Литмир - Электронная Библиотека
Содержание  
A
A

Не думаю, что я стал бы читать матери эти стихи.

Итак, 3 декабря заседал секретариат Союза писателей, и вел его Евгений Александрович, возложивший на себя сразу после августовского путча (мы еще не успели вернуться из Индии) верховную писательскую власть. Говорил он, разумеется, больше всех, то и дело вскакивал, размахивая длинными руками, но, спохватившись, что теперь он начальник, садился на место и, смиряя себя, давал немного поговорить другим. И даже, кажется, слушал. Иногда.

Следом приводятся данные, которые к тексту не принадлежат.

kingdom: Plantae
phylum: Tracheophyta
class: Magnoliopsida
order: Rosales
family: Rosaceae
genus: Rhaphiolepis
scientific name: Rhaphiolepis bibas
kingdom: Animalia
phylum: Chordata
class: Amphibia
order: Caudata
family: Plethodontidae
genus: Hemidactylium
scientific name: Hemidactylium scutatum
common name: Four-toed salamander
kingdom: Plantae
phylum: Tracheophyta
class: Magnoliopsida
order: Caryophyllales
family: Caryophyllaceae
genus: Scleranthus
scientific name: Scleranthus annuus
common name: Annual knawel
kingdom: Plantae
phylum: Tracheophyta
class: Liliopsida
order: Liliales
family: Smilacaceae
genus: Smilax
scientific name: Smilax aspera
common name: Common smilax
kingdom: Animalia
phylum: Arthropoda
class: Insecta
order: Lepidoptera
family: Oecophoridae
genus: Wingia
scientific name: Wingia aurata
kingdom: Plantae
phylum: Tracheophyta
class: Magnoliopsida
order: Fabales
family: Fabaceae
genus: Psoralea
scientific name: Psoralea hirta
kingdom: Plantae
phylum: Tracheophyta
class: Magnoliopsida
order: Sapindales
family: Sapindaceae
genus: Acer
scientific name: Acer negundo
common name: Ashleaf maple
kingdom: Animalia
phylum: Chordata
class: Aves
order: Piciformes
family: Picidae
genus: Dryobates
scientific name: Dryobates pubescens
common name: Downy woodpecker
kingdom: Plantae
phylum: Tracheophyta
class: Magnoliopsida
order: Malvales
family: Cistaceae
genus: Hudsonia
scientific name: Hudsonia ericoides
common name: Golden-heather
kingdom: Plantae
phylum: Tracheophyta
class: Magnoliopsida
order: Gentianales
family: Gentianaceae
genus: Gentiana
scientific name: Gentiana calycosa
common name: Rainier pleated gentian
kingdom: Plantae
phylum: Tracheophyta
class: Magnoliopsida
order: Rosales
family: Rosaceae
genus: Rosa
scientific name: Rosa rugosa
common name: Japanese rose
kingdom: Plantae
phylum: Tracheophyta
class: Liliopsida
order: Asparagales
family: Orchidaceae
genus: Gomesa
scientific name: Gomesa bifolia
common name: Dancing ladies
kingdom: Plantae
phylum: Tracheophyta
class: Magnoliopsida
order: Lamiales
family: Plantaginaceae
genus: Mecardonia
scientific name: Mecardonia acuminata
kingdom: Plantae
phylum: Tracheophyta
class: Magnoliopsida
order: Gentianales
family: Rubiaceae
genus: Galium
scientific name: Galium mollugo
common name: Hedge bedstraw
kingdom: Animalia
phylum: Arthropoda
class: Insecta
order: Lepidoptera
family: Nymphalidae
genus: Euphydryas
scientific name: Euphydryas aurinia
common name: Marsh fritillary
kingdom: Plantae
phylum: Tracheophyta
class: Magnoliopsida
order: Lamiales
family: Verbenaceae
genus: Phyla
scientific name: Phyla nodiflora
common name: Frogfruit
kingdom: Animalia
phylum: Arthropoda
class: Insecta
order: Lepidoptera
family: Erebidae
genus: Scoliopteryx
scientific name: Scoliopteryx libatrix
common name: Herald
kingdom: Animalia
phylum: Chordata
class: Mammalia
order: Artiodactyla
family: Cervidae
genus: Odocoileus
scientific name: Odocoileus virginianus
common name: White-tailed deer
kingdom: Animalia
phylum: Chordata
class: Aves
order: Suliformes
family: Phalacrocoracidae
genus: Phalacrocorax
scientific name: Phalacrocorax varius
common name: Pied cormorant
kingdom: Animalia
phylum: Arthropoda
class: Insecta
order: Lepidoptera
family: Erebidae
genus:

Это был вторник. Самый знаменитый советский поэт достиг наконец вожделенной писательской власти, и я, глядя на него, невольно вспомнил другой день, который, как выяснилось теперь, когда я пишу это, роясь в своих бумагах, тоже пал на вторник. На вторник 13 октября 1987 года…

Выбирали первого секретаря московской писательской организации – вместо уходящего в отставку Феликса Кузнецова. Кандидатов было трое: критик Александр Алексеевич Михайлов, прозаик Вячеслав Максимович Шугаев и работавший во всех жанрах Евгений Александрович Евтушенко. Так получилось, что я все три часа, в течение которых шло собрание, просидел рядом с последним, но думаю, он меня даже не видел. Хотя несколько раз протягивал в мою сторону растопыренную руку с огромным перстнем и хрипло произносил: «Спички!». Я – человек некурящий (юношеский туберкулез стал преградой хотя бы для этого порока), поэтому спичек у меня не было, но я, посмеиваясь, спрашивал их у кого-нибудь из сидящих поблизости и вкладывал коробок в требовательно ждущую длань. Дело происходило в Большом зале Дома литераторов, поэтому Евтушенко тоже не курил. Зачем же в таком случае понадобились ему спички? Ломать. Вытаскивал одну за одной и ломал. Вытаскивал и ломал, снимая тем, надо полагать, нечеловеческое свое напряжение.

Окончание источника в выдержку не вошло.